The Binary Search Tree is a data structure that is used for performing lookups. The strength of a BST (Binary search tree) is that when performing a lookup via comparisons, it allows you to drop half the values in the data structure every time you make a comparison. WHen doing this over large data sets this can potentially save a lot of time and searching. The complexity of the BST would be O(log n), where over time as the data set grows, the search timed does so miniscule. Compare this to a linear search algorithm, where we would start at the beginning of the data structure, and iterate over it until we found the value desired. As the data set grows so does the amount of time it takes to go throw that set.

If you aren’t familiar with linked lists, than you should go over that first, because a BST is like a link list on caffeine! When creating a node of a BST, generally, the node will have these properties, a value, a left pointer, and a right pointer. So instead of a next for linked lists, we can traverse the tree by going left or right.
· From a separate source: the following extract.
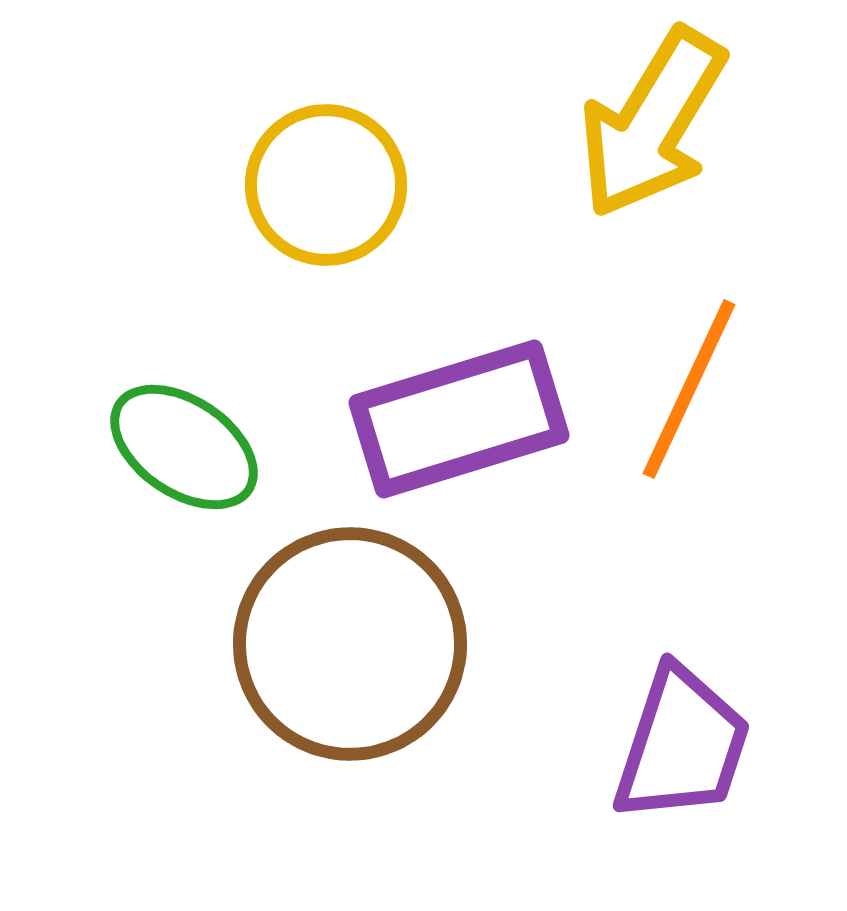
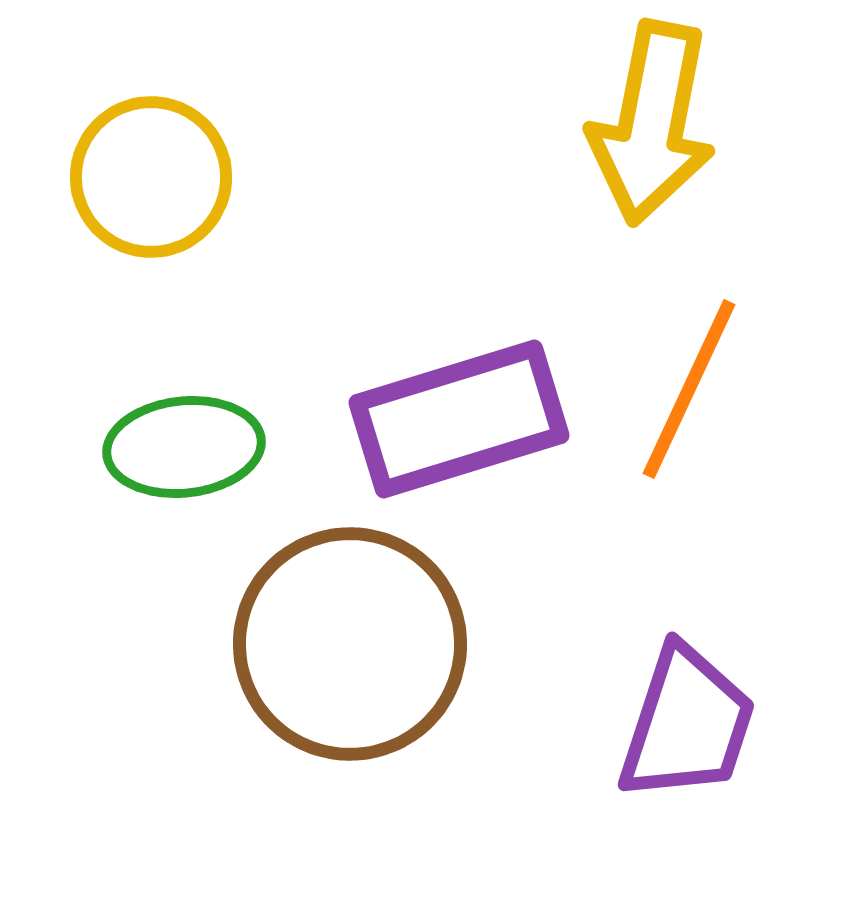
yellow arrow: rotated 20 degrees counterclockwise
yellow circle: moved 175 px left, 8 px up
green ellipse: rotated 40 degrees counterclockwise
purple trapezoid: moved 5 px right, 21 px up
Each path that you take is a branch.

The best way to wrap your head around why the binary search tree is the classic phone book example. Let’s say you were looking for Larry King. There is a bookmark for the middle of the phone book. You open it and it has the name Might Mouse. Ok, so King must be to the left of mouse. Anything after Mouse, we can ignore. Now we estimate the middle of A-M which would be around the letter G, so we see that there is a bookmark at G, and we find Garry Golden. Hmm, King would be after Golden, so now we ignore A-G. So from G-M we go to the middle and see a bookmark at J. We turn to J and find Michael Jordan. Hmm, K comes after J so now we look between J-M, and we end up between K and L. Ok so the name we have is John Kzrinsky. Ah, ok it must be to the left. We found Larry King! And that is how a BST would operate.